In our implementation we have added a couple of support function such as internal func computeModelViewProjectionMatrix(mvpMatrix:[Float]) -> Bool that computes the model-view-projection matrix that will be used by the OpenGL renderer starting from the projection and marker attitude/position matrices obtained from Pikkart's AR SDK.
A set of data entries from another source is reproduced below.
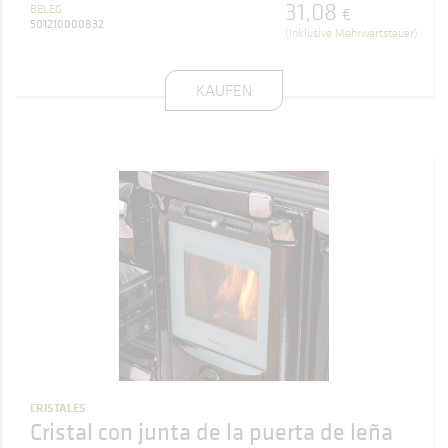
31
,
08
BELEG
€
501210000832
(Inklusive Mehrwertsteuer)
KAUFEN
CRISTALES
Cristal con junta de la puerta de leña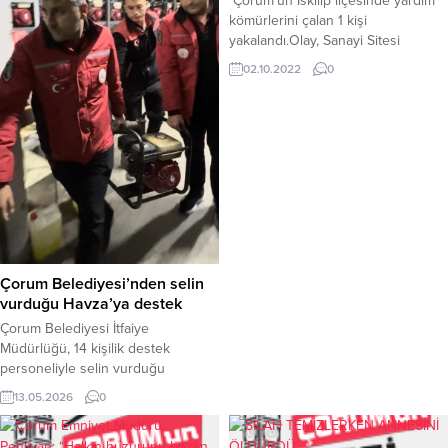
Çorum’un İskilip ilçesinde yardım
kömürlerini çalan 1 kişi
yakalandı.Olay, Sanayi Sitesi
yakınlarında bulunan kaymakamlığa
02.10.2022
0
ait depoda meydana geldi. Edinilen
bilgilere göre, kömürlerin
bulunduğu alandan gelen
seslerden şüphelenen bir vatandaş
polise haber verdi. İhbar üzerine
belirtilen bölgeye giden polisler
depo olarak kullanılan alan
içerisinde bir kamyonet şahısların
olduğunu gördü.Polisin dur
ihtarına...
Çorum Belediyesi’nden selin
vurduğu Havza’ya destek
Çorum Belediyesi İtfaiye
Müdürlüğü, 14 kişilik destek
personeliyle selin vurduğu
Samsun’un Havza ilçesindeki
13.05.2026
0
çalışmalara destek vermek için yola
çıktı.Samsun’un Havza ilçesinde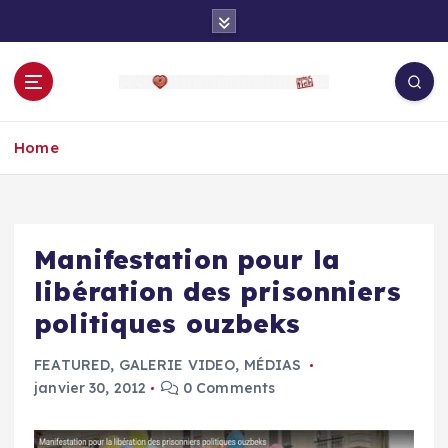
S
k
i
p
t
o
Home
c
o
n
t
e
Manifestation pour la
n
libération des prisonniers
t
politiques ouzbeks
FEATURED
,
GALERIE VIDEO
,
MÉDIAS
janvier 30, 2012
0 Comments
We make use of 3 important static functions of the our PKTCameraController class:

  • public func getCurrentProjectionMatrix(matrixPointer: UnsafeMutablePointer< UnsafeMutablePointer<Float>>)
  • public func getCurrentModelViewMatrix(matrixPointer: UnsafeMutablePointer<Float>>)
  • public func isTracking() -> Bool

Other important functions are:

  • public func getCurrentMarker() -> PKTMarker!
  • public func RenderCameraWithViewPortSize(viewPortSize: CGSize, andAngle angle: Int32)

The first return the currently tracked Marker. The Marker class contains information about the tracked image, more importantly its associated custom data (this will be explained in the next tutorial). The RenderCameraWithViewPortSize function render the last processed camera image, it's the function that enables the app to render the actual camera view, this function must be called inside your OpenGL context rendering cycle.